→ SÉRIE D'EXERCICES:
**A.** Répondez aux questions suivantes d'après le texte extrait, en numérotant vos réponses de la même façon.
(i) Que prépare Halizeta pour le dîner de sa fille ?
(ii) Où Halizeta récupère-t-elle du poulet et des légumes bon marché un dimanche par mois ?
(iii) Sur quoi Halizeta ne pleurniche-t-elle pas ?
**B.** Reproduisez tel quel, s'il vous plaît, tout le passage du texte extrait depuis « Halizeta, c'est une » jusqu'à « essaie d'avancer avec. ».

++++ TEXTE EXTRAIT ++++

Dans l'étroite cuisine, Halizeta prépare un hamburger pour le dîner de sa fille, puis un petit pot pour Hamidou ce soir-là. Sur de vieilles plaques de cuisson, des plats mijotent pour les prochains jours. Une fois que les enfants ont le ventre rempli, Halizeta se pose rapidement pour manger, entre deux sollicitations d'Hamidou, gourmand. La mère cède, partageant avec son fils son plat à la sauce d'arachide. Chaque mois, la mère multiplie les ruses pour nourrir le petit et sa grande sœur avec un budget très serré. Il y a les produits à prix réduits dans les grandes surfaces, la fin du marché à Saint-Denis, un dimanche par mois. Halizeta y récupère poulet et légumes bon marché. "Je mets au congélo et consomme petit à petit. Ça peut me faire un mois", explique méticuleusement la trentenaire, qui "grignote" parfois "les restes". "Je peux en manger pendant une semaine, je m'en fiche. Tant que les enfants mangent mieux." Dans son appartement grignois, une devise règne : "On ne jette pas la nourriture". Et dès qu'un centime peut être mis de côté, Halizeta le fait.
Halizeta, c'est une femme battante, prête à tout pour ses enfants. Elle ne pleurniche pas sur sa situation. Elle prend les choses comme elles sont et elle essaie d'avancer avec.

++++ JEU DE DONNÉES ++++

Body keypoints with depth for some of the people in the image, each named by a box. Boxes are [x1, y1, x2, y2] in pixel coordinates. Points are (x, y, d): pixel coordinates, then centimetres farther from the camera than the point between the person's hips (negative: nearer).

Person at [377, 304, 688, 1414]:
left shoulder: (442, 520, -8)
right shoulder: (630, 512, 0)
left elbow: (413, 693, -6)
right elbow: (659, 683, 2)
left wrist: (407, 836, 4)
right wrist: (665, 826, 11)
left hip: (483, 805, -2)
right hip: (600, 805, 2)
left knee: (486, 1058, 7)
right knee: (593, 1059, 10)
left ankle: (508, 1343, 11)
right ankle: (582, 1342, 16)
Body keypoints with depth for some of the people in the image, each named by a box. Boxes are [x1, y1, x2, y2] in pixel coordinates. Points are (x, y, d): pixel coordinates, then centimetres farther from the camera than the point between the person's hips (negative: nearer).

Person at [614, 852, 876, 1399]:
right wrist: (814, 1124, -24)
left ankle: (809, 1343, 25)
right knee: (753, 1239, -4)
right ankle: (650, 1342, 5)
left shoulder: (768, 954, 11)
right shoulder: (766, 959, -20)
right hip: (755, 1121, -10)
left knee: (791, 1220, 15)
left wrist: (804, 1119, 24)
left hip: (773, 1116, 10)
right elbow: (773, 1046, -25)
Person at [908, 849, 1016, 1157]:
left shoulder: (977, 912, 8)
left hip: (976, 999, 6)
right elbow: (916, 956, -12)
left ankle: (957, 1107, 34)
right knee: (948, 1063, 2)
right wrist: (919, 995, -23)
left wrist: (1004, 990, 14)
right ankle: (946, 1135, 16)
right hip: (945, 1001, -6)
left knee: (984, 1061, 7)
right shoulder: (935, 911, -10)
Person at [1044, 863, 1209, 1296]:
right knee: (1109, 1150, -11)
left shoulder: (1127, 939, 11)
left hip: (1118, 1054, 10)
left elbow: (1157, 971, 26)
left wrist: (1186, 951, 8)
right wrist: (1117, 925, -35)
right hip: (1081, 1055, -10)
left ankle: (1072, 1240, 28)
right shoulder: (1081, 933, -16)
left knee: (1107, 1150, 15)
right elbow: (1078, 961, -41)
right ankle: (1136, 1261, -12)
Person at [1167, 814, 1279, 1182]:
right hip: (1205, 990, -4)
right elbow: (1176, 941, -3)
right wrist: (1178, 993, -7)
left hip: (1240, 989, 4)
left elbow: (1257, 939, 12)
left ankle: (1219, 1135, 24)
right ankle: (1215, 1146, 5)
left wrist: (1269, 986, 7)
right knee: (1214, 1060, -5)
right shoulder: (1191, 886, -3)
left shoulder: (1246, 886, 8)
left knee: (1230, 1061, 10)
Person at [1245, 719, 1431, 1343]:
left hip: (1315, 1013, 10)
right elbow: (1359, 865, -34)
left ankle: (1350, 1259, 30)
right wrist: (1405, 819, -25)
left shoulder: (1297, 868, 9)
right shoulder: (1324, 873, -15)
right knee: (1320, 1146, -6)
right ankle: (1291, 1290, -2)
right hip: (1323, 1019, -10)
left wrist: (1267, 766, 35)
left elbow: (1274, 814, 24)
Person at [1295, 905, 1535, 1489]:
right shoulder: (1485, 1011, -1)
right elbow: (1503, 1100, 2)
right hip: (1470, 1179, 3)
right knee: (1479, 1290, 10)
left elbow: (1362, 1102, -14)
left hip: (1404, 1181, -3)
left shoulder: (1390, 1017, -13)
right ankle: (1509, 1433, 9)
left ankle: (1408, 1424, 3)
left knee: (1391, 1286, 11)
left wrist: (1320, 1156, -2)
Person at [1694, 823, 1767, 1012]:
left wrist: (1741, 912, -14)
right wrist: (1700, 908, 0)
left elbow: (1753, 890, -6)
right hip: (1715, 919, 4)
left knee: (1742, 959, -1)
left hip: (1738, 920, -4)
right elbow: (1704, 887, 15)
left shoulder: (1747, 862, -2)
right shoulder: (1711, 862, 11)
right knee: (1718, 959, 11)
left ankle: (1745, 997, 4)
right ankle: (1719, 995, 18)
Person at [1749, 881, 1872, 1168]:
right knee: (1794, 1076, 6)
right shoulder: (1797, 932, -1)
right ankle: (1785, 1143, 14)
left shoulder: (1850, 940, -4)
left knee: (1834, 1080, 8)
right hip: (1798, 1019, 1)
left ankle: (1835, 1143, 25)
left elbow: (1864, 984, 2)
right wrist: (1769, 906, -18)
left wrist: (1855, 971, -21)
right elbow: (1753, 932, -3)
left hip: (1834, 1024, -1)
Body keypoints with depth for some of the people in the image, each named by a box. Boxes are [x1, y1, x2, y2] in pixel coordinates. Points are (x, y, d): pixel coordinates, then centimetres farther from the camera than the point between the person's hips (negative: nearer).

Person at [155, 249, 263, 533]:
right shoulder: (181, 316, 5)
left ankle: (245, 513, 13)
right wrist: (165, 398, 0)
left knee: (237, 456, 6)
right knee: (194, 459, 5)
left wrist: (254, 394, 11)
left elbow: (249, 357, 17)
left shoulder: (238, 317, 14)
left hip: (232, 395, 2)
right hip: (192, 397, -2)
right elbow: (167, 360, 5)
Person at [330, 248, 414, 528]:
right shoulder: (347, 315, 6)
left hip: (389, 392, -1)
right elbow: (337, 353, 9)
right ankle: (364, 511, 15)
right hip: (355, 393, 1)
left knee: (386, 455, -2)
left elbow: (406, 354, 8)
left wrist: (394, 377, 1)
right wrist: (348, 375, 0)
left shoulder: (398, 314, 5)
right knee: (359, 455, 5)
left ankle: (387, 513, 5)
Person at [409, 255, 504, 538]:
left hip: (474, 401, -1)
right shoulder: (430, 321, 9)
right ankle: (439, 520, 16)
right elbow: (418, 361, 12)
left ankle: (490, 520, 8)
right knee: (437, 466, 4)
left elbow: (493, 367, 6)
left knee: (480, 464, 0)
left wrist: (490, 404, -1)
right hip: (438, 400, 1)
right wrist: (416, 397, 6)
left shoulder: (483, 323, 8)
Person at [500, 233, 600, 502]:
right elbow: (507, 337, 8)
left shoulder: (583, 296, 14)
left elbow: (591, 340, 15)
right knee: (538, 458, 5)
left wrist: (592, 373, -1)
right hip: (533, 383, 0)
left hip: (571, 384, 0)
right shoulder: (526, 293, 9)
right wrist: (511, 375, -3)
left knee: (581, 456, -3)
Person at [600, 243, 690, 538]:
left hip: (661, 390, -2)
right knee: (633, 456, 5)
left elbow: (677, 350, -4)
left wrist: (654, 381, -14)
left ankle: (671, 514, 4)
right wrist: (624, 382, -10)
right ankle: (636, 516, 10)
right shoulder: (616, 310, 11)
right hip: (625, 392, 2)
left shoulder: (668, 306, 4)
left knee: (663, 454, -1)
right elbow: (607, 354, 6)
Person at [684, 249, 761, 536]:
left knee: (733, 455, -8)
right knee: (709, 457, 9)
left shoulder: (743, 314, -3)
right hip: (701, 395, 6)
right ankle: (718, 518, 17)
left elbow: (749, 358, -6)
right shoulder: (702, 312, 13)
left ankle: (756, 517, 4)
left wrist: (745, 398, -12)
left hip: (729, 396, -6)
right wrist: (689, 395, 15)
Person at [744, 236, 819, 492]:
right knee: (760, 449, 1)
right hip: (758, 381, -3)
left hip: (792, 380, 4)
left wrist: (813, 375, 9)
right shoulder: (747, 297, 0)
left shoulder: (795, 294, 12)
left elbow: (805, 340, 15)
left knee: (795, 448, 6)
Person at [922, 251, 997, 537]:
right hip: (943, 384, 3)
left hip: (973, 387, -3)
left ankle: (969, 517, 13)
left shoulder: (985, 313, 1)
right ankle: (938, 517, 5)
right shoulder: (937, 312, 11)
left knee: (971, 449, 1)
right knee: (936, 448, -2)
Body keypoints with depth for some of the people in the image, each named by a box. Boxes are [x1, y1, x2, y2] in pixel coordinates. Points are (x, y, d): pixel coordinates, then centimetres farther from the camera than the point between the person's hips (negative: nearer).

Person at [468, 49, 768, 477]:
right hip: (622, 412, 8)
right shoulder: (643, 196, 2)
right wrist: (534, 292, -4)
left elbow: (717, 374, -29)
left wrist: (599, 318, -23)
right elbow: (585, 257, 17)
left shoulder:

++++

→ RÉPONSES PAR EXERCICE:
**A.**
(i) Un hamburger.
(ii) À la fin du marché à Saint-Denis.
(iii) Sur sa situation.

**B.**
Halizeta, c'est une femme battante, prête à tout pour ses enfants. Elle ne pleurniche pas sur sa situation. Elle prend les choses comme elles sont et elle essaie d'avancer avec.